The Centers for Medicare and Medicaid Services (CMS) Nov. 13 announced that over $92 million in incentives were paid to physicians and other eligible professionals for successfully reporting quality data through the 2008 Physician Quality Reporting Initiative (PQRI). Of the approximately 153,600 professionals who submitted quality data to CMS, more than 85,000 (55 percent) received a 1.5 percent incentive on their Medicare Part B allowed charges. The average incentive amount per professional was over $1,000.

CMS also announced an additional 3,900 professionals would receive incentive payments for the 2007 PQRI due to technical errors that were discovered in the 2007 claims analysis process. For the 2007 PQRI, CMS originally paid $36 million in incentives to more than 56,700 professionals. In that year, professionals could only report quality information for a six-month reporting period and the data had to be submitted on claims forms.

The 2008 PQRI offered more options for professionals to participate than in 2007. The number of measures increased from 74 to 119, and CMS offered the option to report on groups of measures. CMS also offered a 6-month and 12-month reporting period and allowed reporting from qualified registries. Nearly 8 percent of the PQRI participants submitted data through registries, and of those, 96 percent received incentive payments.

Information:
Mary Patton, Senior Specialist
AAMC Health Care Affairs
mpatton@aamc.org
(202) 862-6297

On the Agenda in Washington

Dec. 2: House VA Committee Hearing on VA Health Care Funding
10 a.m.; 334 Cannon House Office Building
The Full House Committee on Veterans Affairs is scheduled to hold a hearing titled "VA Health Care Funding: Appropriations to Programs."

Dec. 3: National Science Advisory Board for Biosecurity Meeting
8:30 a.m.; Bethesda Marriott, 5151 Pooks Hill Rd., Bethesda, Md.
The National Science Advisory Board for Biosecurity (NSABB) will meet for presentations and discussions regarding: (1) Introduction of new NSABB voting members; (2) federal responses to NSABB reports; (3) activities of the Working Groups on Outreach and Education and on International Engagement; (4) synthetic biology and NSABB draft report on biosecurity issues raised by synthetic biology; (5) public comments; and (6) other business of the board.
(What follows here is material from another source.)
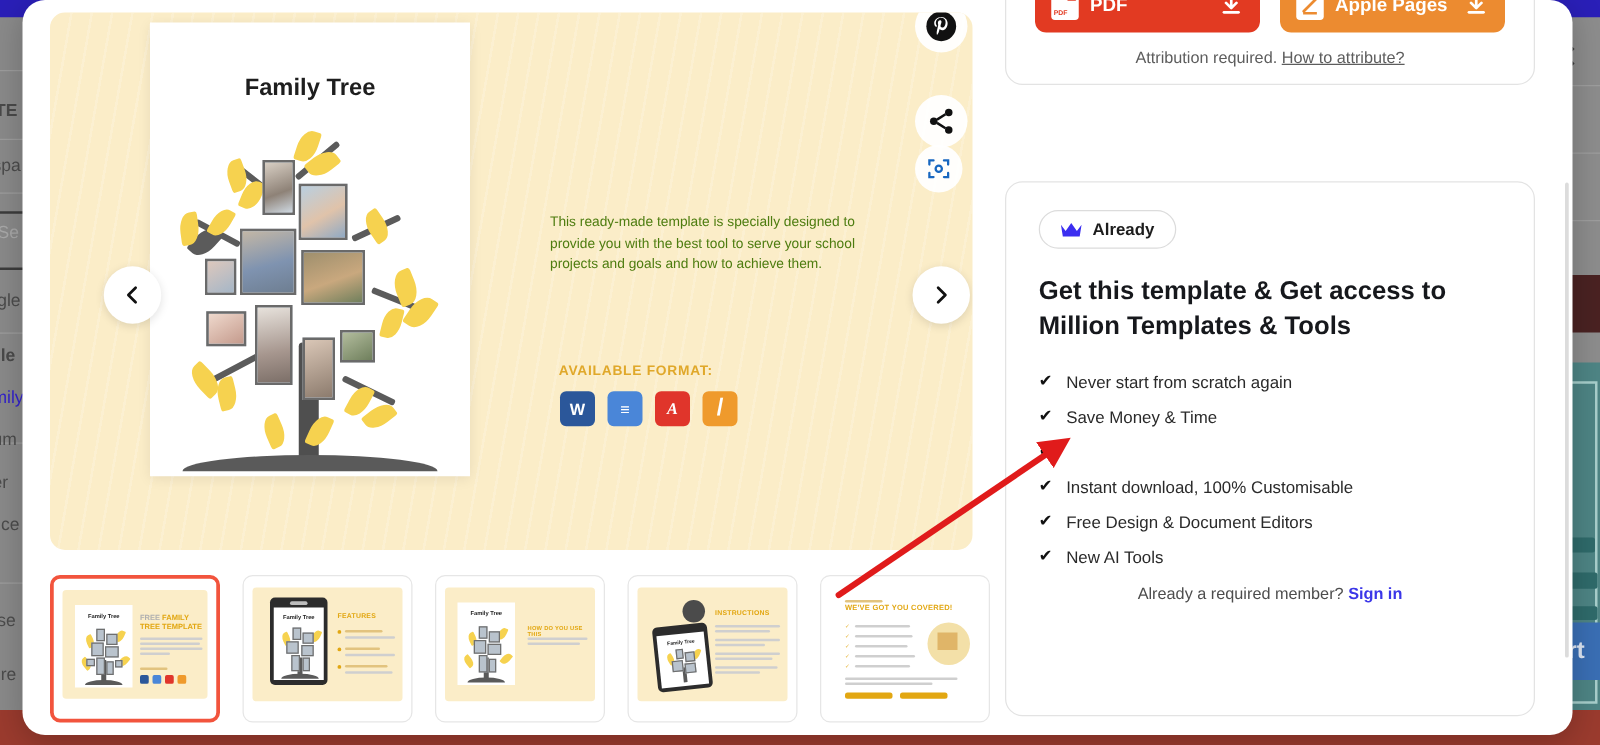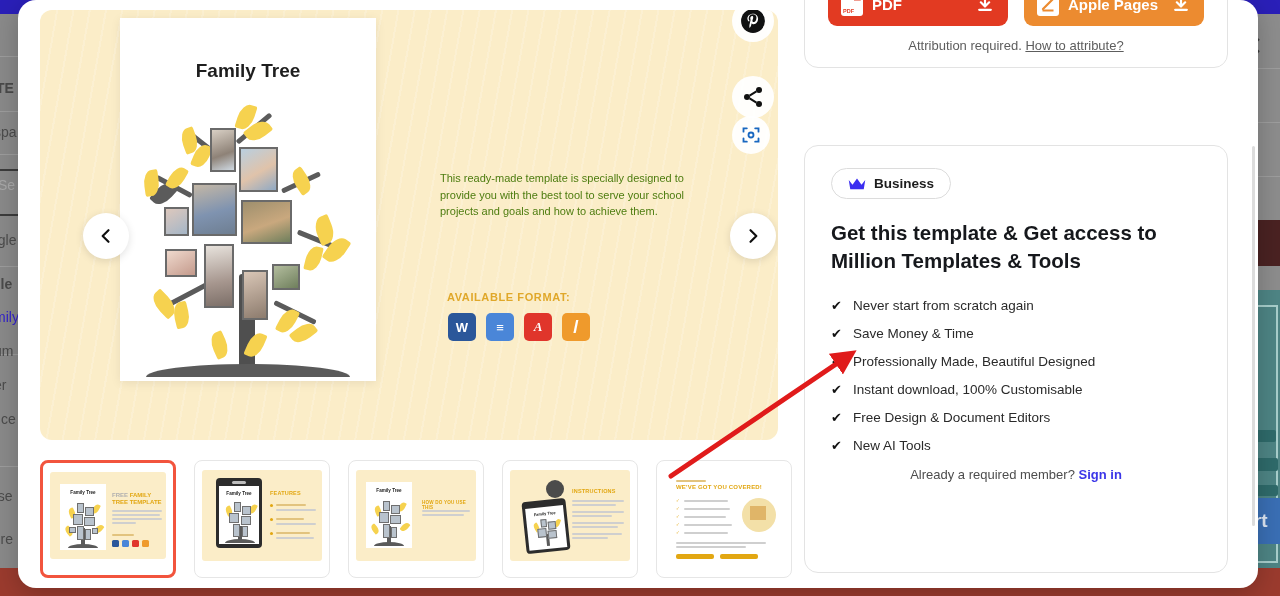"Business" span { text: Business -> Already }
Dec. 4: Meeting of the NIH Advisory Committee to the Director
8:30 a.m., National Institutes of Health, Building 31, Conference Room 6, 9000 Rockville Pike, Bethesda, Md.
The National Institutes of Health (NIH) Advisory Committee to the Director will hold a meeting to discuss the director's report, the Council of Public Representatives Liaison report, and other pending business.

Dec. 7: Practicing Physicians Advisory Council Meeting
8:30 a.m.; 505-A Humphrey Bldg., 200 Independence Ave. S.W.
The Practicing Physicians Advisory Council (PPAC) will meet to discuss certain proposed changes in regulations and manual instructions related to physicians' services, as identified by the Secretary of Health and Human Services.